Failure is horrible. Right?
Remember what it was like the first time you failed, and failed miserably? How did that affect who you are today? Did you change the way you approached something, how you dealt with situations in later years, did it make you re-think how you handled a task, or even your responses to someone?
I am of the firm belief that failure teaches us. First and foremost, it teaches us humility. Something that our society, and a new generation of young people don't necessarily have much of now days. We will be surely facing a group of young people, many of whom will be completely deflated, as they face the first time they weren't awarded for 'showing up'. Living under the grand delusion that they are so unique, they will eventually become cynical beings who learned too late in their lives that even though we are all unique, wonderful characters in our own right, we really aren't that much different from our fellow man. No sparkly, shiny 'happily ever after' in sight, they will miss the teachable moments. They will miss out on the upside of failure, the ability to learn something new.
Edison, Ford, and Einstein were blissful failures at many points in their lives. Those failures of their own making ensured that we had new understandings, deeper meanings, and a better quality of life. I do not make these things up. Look up the real history behind these men, you will find that (and is usually the tale we tell our grade school children who struggle with math) Einstein failed math in grade school ~ miserably. The difference in he and others? They had the ability to look beyond the failure, press onward, hope that there might be some other way to accomplish what was needed to succeed.
Missing too, is the opportunity to reflect on past errors. There's a camaraderie with parents when they share their tales of parenting horrors. "Been there, done that" is almost dismissive. Assuring one another that being human, making an error, learning how to correct our past failings, it brings us closer together as people. You are not alone....

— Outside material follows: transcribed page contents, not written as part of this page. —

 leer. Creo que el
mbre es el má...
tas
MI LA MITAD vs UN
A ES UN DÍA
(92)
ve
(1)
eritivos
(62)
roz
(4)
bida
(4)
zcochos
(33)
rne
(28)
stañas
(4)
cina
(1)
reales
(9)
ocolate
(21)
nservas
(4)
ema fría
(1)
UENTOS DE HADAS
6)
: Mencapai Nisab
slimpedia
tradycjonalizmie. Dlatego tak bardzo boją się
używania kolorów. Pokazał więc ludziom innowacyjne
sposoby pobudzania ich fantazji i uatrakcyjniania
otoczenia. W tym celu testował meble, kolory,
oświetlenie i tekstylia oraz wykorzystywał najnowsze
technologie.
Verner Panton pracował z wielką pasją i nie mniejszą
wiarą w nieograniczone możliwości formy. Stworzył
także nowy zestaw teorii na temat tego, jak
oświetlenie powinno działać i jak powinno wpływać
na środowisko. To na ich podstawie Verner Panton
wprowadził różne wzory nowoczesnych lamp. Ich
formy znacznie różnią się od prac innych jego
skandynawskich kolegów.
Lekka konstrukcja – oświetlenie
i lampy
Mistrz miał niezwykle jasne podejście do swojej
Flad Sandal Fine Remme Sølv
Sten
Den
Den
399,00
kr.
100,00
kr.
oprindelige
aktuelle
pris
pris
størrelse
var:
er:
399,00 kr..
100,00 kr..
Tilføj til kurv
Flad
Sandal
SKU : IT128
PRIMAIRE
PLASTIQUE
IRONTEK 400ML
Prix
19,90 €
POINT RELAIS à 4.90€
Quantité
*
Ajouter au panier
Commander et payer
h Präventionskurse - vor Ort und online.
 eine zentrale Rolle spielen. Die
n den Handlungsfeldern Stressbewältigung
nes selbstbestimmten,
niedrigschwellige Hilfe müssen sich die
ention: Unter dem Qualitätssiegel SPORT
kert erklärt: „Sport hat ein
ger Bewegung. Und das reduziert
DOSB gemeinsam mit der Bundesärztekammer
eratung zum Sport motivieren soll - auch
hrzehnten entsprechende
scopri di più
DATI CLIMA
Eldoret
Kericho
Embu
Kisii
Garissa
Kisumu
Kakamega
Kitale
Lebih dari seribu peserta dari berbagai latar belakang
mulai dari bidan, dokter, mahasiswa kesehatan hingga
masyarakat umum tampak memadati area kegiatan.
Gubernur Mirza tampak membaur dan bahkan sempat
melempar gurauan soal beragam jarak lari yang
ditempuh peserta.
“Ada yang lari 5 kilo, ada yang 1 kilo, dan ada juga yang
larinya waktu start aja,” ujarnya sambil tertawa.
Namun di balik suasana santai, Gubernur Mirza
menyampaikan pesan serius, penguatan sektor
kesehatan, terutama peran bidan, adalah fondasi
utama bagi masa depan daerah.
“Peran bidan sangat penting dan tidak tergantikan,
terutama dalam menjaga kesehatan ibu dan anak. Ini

When our parents were growing up, some of their parents imparted the past failures of their lives so that they would not have to replicate the same mistake. Alas, much as in human nature, children do not always heed their parents' cautionary tales of mistakes. They, in turn, suffer many of the same failures, or worse, create even more issues that were not there to begin with. No matter what we do, inevitably, our children will forge their own path in this world, making some of the same mistakes along the way. It is our responsibility to be there. Not to pick them up every time, but to re-assure them that they are still valuable, productive members of society, and that this is just a temporary set back, NOT the end of the world.

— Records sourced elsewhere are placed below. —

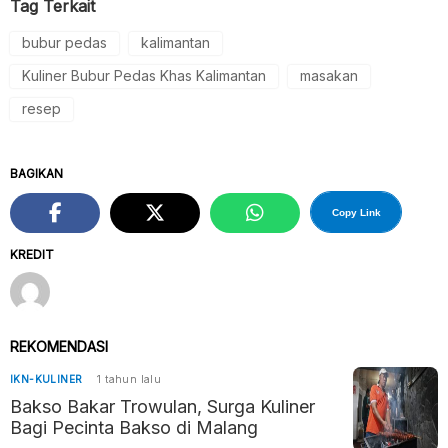
Tag Terkait
bubur pedas
kalimantan
Kuliner Bubur Pedas Khas Kalimantan
masakan
resep
BAGIKAN
Copy Link
KREDIT
REKOMENDASI
IKN-KULINER
1 tahun lalu
Bakso Bakar Trowulan, Surga Kuliner
Bagi Pecinta Bakso di Malang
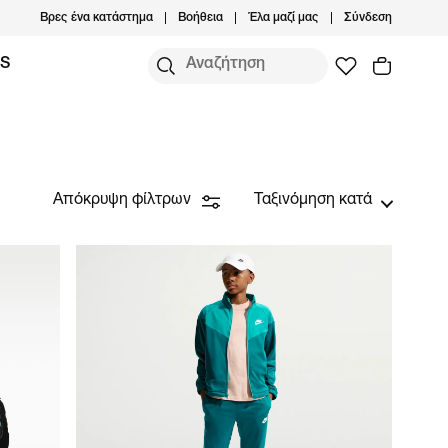
Βρες ένα κατάστημα
Βοήθεια
Έλα μαζί μας
Σύνδεση
MS
Απόκρυψη φίλτρων
Ταξινόμηση κατά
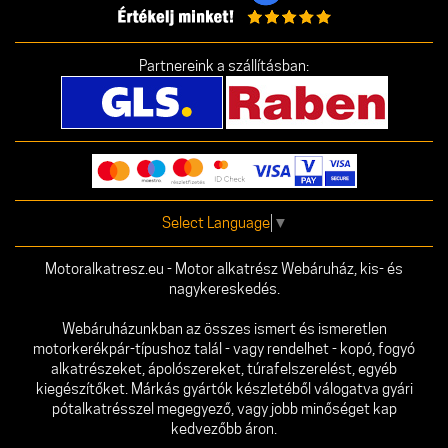
Partnereink a szállításban:
Select Language
▼
Motoralkatresz.eu - Motor alkatrész Webáruház, kis- és
nagykereskedés.
Webáruházunkban az összes ismert és ismeretlen
motorkerékpár-típushoz talál - vagy rendelhet - kopó, fogyó
alkatrészeket, ápolószereket, túrafelszerelést, egyéb
kiegészítőket. Márkás gyártók készletéből válogatva gyári
pótalkatrésszel megegyező, vagy jobb minőséget kap
kedvezőbb áron.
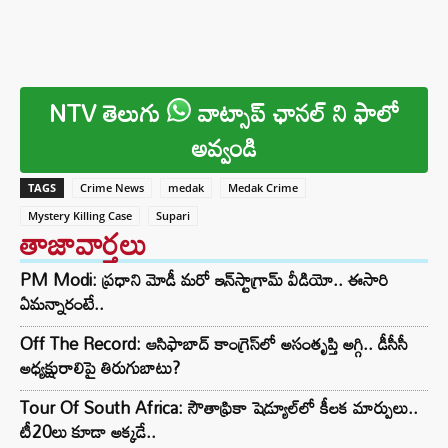
NTV తెలుగు
వాట్సాప్ ఛానల్ ని ఫాలో
అవ్వండి
TAGS
Crime News
medak
Medak Crime
Mystery Killing Case
Supari
తాజావార్తలు
PM Modi: ప్రధాని మోడీ మరో ఇన్‌స్టాగ్రామ్ వీడియో.. ఈసారి
ఏమన్నారంటే..
Off The Record: ఆసిఫాబాద్ కాంగ్రెస్‌లో అసంతృప్తి అగ్గి.. డీసీసీ
అధ్యక్షురాలిపై తిరుగుబాటు?
Tour Of South Africa: సౌతాఫ్రికా షెడ్యూల్‌లో కీలక మార్పులు..
టీ20లు కూడా అక్కడే..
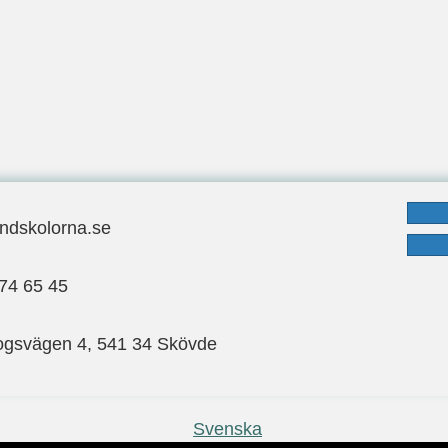
ndskolorna.se
ndskolorna.se
: 070-974 65 45
74 65 45
ogsvägen 4, 541 34 Skövde
gsvägen 4, 541 34 Skövde
Svenska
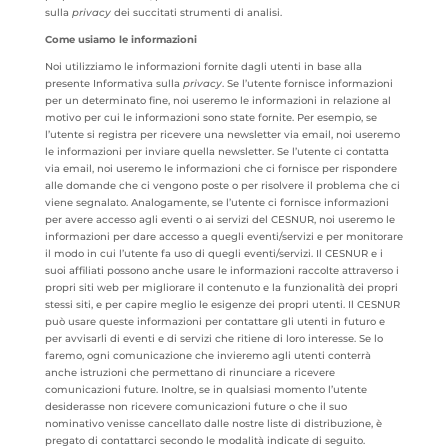
sulla
privacy
dei succitati strumenti di analisi.
Come usiamo le informazioni
Noi utilizziamo le informazioni fornite dagli utenti in base alla
presente Informativa sulla
privacy
. Se l’utente fornisce informazioni
per un determinato fine, noi useremo le informazioni in relazione al
motivo per cui le informazioni sono state fornite. Per esempio, se
l’utente si registra per ricevere una newsletter via email, noi useremo
le informazioni per inviare quella newsletter. Se l’utente ci contatta
via email, noi useremo le informazioni che ci fornisce per rispondere
alle domande che ci vengono poste o per risolvere il problema che ci
viene segnalato. Analogamente, se l’utente ci fornisce informazioni
per avere accesso agli eventi o ai servizi del CESNUR, noi useremo le
informazioni per dare accesso a quegli eventi/servizi e per monitorare
il modo in cui l’utente fa uso di quegli eventi/servizi. Il CESNUR e i
suoi affiliati possono anche usare le informazioni raccolte attraverso i
propri siti web per migliorare il contenuto e la funzionalità dei propri
stessi siti, e per capire meglio le esigenze dei propri utenti. Il CESNUR
può usare queste informazioni per contattare gli utenti in futuro e
per avvisarli di eventi e di servizi che ritiene di loro interesse. Se lo
faremo, ogni comunicazione che invieremo agli utenti conterrà
anche istruzioni che permettano di rinunciare a ricevere
comunicazioni future. Inoltre, se in qualsiasi momento l’utente
desiderasse non ricevere comunicazioni future o che il suo
nominativo venisse cancellato dalle nostre liste di distribuzione, è
pregato di contattarci secondo le modalità indicate di seguito.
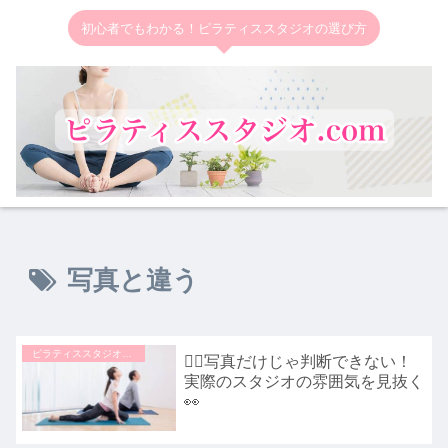
初心者でもわかる！ピラティススタジオの選び方
写真と違う
ピラティススタジオの選び方
🧘‍♀️写真だけじゃ判断できない！
実際のスタジオの雰囲気を見抜く
👀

Think about a given trade or career. A world class chef will tell you that there were numerous failed attempts at dishes that they are now renowned for. An engineer learns, not only from his own mistakes made, but studying previous mistakes made by others. A successful businessman will tell you that they studied other's mistakes, as well as their own, in order to 'build a better widget'.
Failure teaches us to become more industrious, 'think outside of the box', manage our time better, become better stewards in society, and above all, allows us to be human. When something doesn't go 'our way', we don't need to have a melt down, nor do we have to beat ourselves up (although, most likely, many of us will do one of those things at one point or another). It allows us to empathize with others, letting them know that they are not alone in their daily dilemma. It brings us together, allows us to care, makes us more human, and gives us the opportunity to allow ourselves to recover.

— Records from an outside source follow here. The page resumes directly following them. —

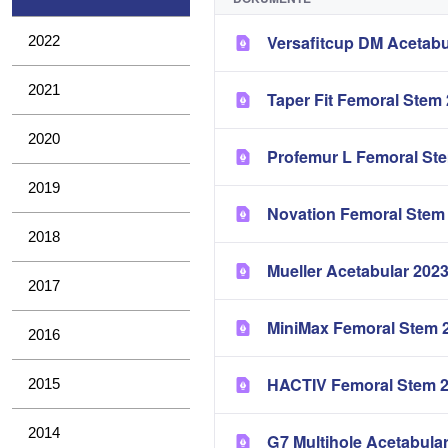
Versafitcup DM Acetabu
2022
2021
Taper Fit Femoral Stem
2020
Profemur L Femoral St
2019
Novation Femoral Stem
2018
Mueller Acetabular 202
2017
MiniMax Femoral Stem 
2016
HACTIV Femoral Stem 
2015
2014
G7 Multihole Acetabula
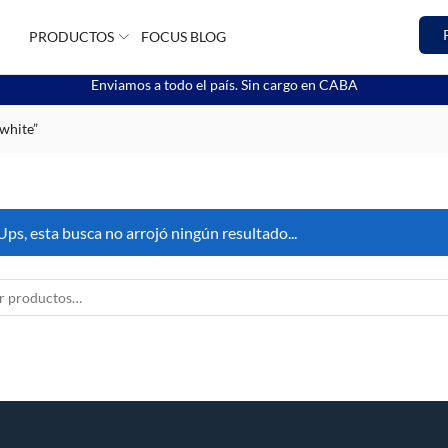
PRODUCTOS
FOCUS BLOG
Enviamos a todo el país. Sin cargo en CABA
white”
Ups, esta busca no arrojó ningún resultado...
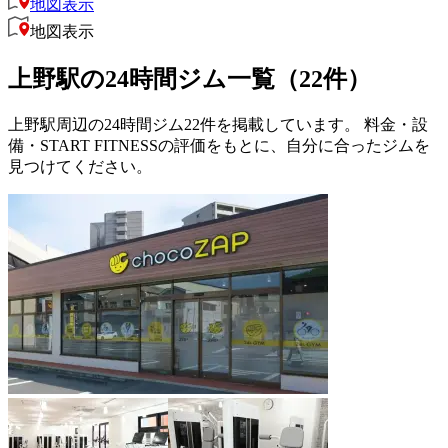
地図表示
地図表示
上野駅の24時間ジム一覧（22件）
上野駅周辺の24時間ジム22件を掲載しています。 料金・設
備・START FITNESSの評価をもとに、自分に合ったジムを
見つけてください。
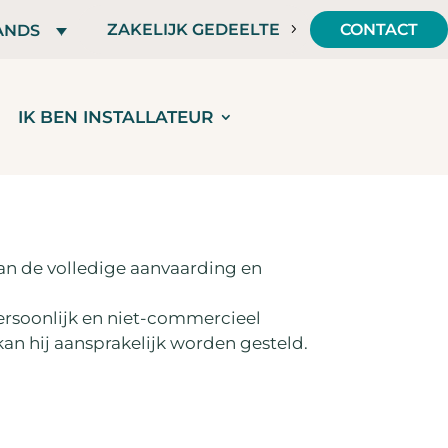
ZAKELIJK GEDEELTE
CONTACT
ANDS
IK BEN INSTALLATEUR
an de volledige aanvaarding en
persoonlijk en niet-commercieel
an hij aansprakelijk worden gesteld.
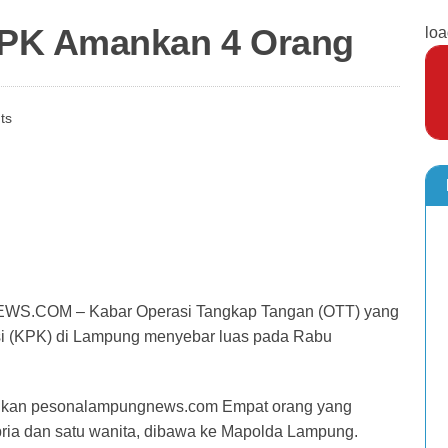
KPK Amankan 4 Orang
loa
ts
.COM – Kabar Operasi Tangkap Tangan (OTT) yang
si (KPK) di Lampung menyebar luas pada Rabu
pulkan pesonalampungnews.com Empat orang yang
ria dan satu wanita, dibawa ke Mapolda Lampung.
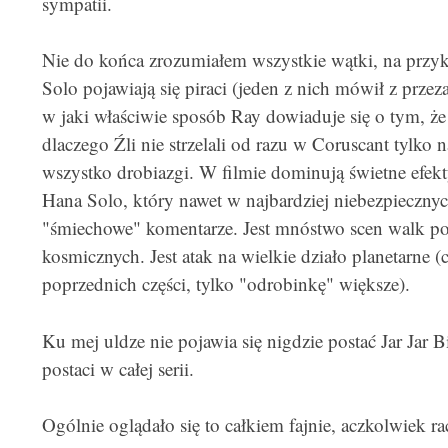
sympatii.
Nie do końca zrozumiałem wszystkie wątki, na przy
Solo pojawiają się piraci (jeden z nich mówił z prz
w jaki właściwie sposób Ray dowiaduje się o tym, ż
dlaczego Źli nie strzelali od razu w Coruscant tylko n
wszystko drobiazgi. W filmie dominują świetne efekty
Hana Solo, który nawet w najbardziej niebezpieczn
"śmiechowe" komentarze. Jest mnóstwo scen walk po
kosmicznych. Jest atak na wielkie działo planetarne (
poprzednich części, tylko "odrobinkę" większe).
Ku mej uldze nie pojawia się nigdzie postać Jar Jar 
postaci w całej serii.
Ogólnie oglądało się to całkiem fajnie, aczkolwiek ra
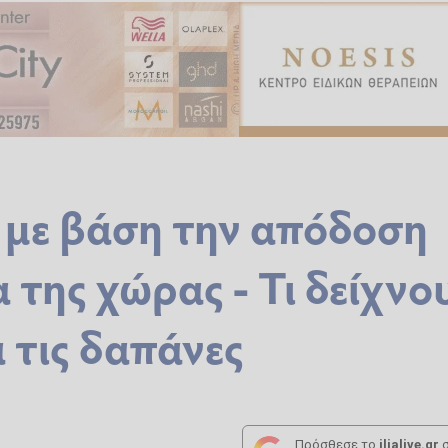
με βάση την απόδοση
 της χώρας - Τι δείχνο
 τις δαπάνες
Πρόσθεσε το
ilialive.gr
σ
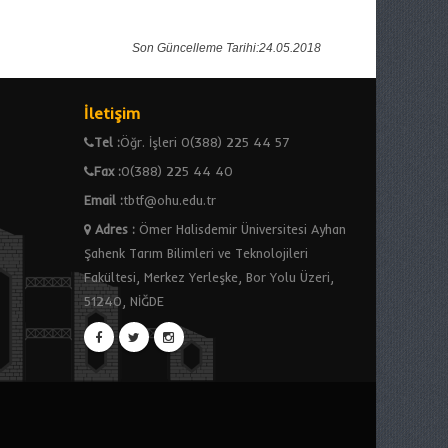
Son Güncelleme Tarihi:24.05.2018
İletişim
Tel :
Öğr. İşleri 0(388) 225 44 57
Fax :
0(388) 225 44 40
Email :
tbtf@ohu.edu.tr
Adres
:
Ömer Halisdemir Üniversitesi Ayhan
Şahenk Tarım Bilimleri ve Teknolojileri
Fakültesi, Merkez Yerleşke, Bor Yolu Üzeri,
51240, NİĞDE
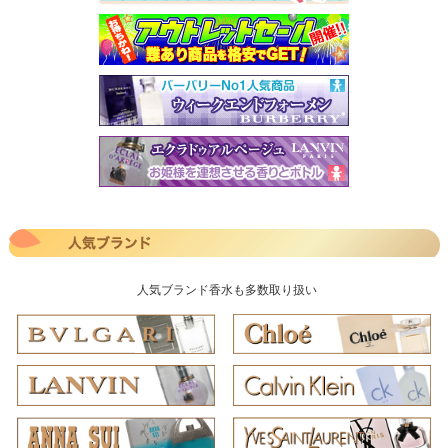
人気ブランド香水も多数取り扱い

So, let your kid fail now, when they're young. Allow them for those moments of disappointment in themselves. Assure them that it is part of the learning process. They will become more well-rounded, clearer thinking adults when they have to face those demons in later years.
As Alexander Pope once wrote: "To err is human; to forgive, Divine".
Isn't it nice to think that we are modeling the concept of our Maker, who, upon seeing our faults, still loves us, no matter what? With that, we can move on to be better, wiser souls.